Reported: 2012-05-31 13:14 PDT by James MacGregor
Modified: 2012-08-20 11:46 PDT (History)
2 users (show)

See Also:
Version Reported In:
Also Affects:


Attachments

Note You need to log in before you can comment on or make changes to this bug.
Description James MacGregor 2012-05-31 13:14:15 PDT
Disallow Google et. al from crawling search pages; should result in minimizing unnecessary load.
Comment 1 James MacGregor 2012-08-17 13:37:21 PDT
Opening up to the group as I'm not entirely sure what the best approach is here. 

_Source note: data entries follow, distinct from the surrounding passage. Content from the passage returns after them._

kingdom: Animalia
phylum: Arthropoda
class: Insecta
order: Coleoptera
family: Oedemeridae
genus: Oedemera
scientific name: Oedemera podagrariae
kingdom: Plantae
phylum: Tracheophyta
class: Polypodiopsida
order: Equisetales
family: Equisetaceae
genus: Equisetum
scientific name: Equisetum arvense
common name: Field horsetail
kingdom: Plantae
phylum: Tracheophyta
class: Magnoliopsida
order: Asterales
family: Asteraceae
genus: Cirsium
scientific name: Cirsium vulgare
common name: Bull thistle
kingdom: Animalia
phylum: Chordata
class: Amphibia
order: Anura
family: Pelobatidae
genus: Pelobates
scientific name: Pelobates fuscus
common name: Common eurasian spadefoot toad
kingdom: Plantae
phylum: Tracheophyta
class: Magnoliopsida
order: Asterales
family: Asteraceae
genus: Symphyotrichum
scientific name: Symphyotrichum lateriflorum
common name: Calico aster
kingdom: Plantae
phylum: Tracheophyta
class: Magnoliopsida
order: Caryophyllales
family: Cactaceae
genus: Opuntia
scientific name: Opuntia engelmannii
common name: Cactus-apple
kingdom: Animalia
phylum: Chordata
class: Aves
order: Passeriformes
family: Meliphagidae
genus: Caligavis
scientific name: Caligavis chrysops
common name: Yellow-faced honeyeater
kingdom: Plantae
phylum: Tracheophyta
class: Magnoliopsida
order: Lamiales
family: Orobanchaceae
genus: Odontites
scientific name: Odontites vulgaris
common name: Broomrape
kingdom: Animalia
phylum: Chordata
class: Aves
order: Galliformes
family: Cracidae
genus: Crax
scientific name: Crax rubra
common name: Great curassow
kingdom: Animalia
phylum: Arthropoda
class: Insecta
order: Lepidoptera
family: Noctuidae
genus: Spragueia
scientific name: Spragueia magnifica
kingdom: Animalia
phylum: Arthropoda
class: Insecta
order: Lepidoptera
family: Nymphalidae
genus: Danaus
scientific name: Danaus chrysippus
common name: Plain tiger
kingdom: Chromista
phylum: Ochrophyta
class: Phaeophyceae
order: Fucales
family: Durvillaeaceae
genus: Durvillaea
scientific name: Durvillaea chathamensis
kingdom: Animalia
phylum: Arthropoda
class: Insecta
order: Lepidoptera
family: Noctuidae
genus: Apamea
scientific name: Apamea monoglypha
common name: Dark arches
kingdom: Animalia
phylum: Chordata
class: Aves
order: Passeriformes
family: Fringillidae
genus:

From Jason (email shared with pkp-support on July 30 2012): 

Typically, with Disallow,  URLs that begin with slashes anchor the pattern to the beginning of the URL, so /search would mean that the path would need to start with that.   Wild cards are not part of the official robots.txt specification but some crawlers (including Google, MSN, and Yahoo) do support them.   Most sites use URL-rewriting to get the other edge cases.
Comment 2 James MacGregor 2012-08-17 13:38:06 PDT
Also reassigning to 2.4.0, though not against seeing it deferred (esp. if it needs testing).
Comment 3 Alec Smecher 2012-08-20 11:46:45 PDT
Unfortunately we can't use robots.txt to disallow search pages because the URLs are dynamic, i.e. we can't know in advance what they'll be in order to ship them. I suggest looking into a header-based alternative, if it's possible, or making sure search functions require a POST request rather than URL parameters. In any case, deferring until there's more time or this becomes a higher priority.